[INSTRUCTION] Which lines run from the one containing "vfov_deg: 15.9" to the end of the material below? Copy them exactly, pictures excluded.

[RECORDED INFORMATION]
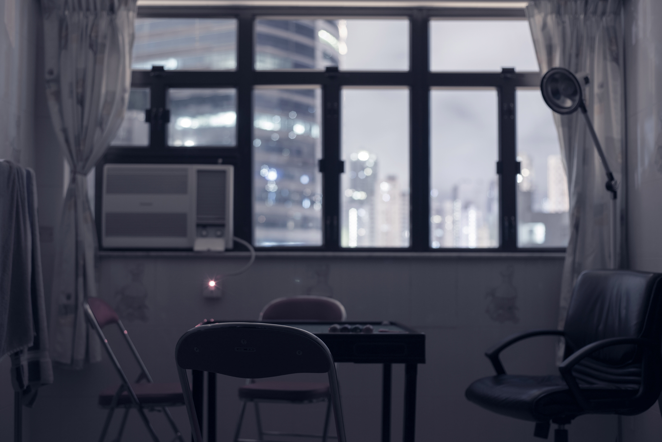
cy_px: 221
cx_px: 331
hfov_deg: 39.6
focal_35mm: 50
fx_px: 920
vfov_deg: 27.0
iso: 400
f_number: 2.5
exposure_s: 13
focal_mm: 50
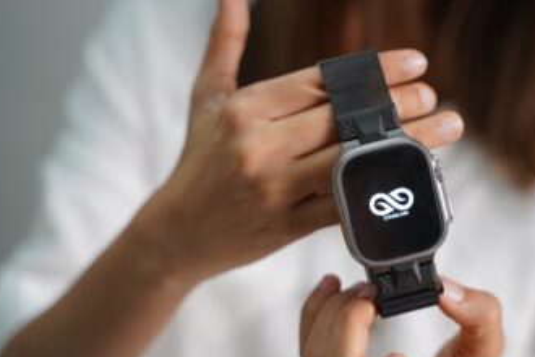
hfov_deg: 23.6
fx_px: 1278
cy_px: 202
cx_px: 300
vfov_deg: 15.9
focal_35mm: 86
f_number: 3.2
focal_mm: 71
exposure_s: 1/160
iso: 1600
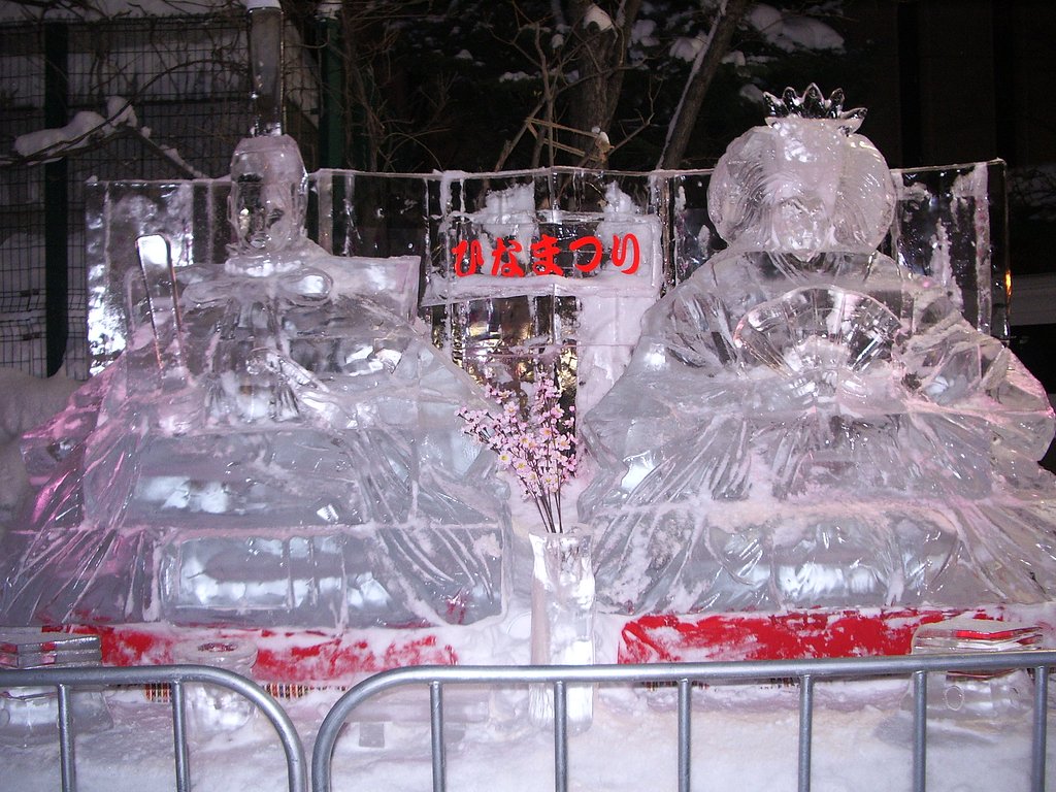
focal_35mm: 35
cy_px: 396
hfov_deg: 52.6
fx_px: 1068
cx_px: 528
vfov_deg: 40.7
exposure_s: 1/40
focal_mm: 5.8
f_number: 2.6
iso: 100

[WORKED SOLUTION]
vfov_deg: 15.9
focal_35mm: 86
f_number: 3.2
focal_mm: 71
exposure_s: 1/160
iso: 1600
focal_35mm: 35
cy_px: 396
hfov_deg: 52.6
fx_px: 1068
cx_px: 528
vfov_deg: 40.7
exposure_s: 1/40
focal_mm: 5.8
f_number: 2.6
iso: 100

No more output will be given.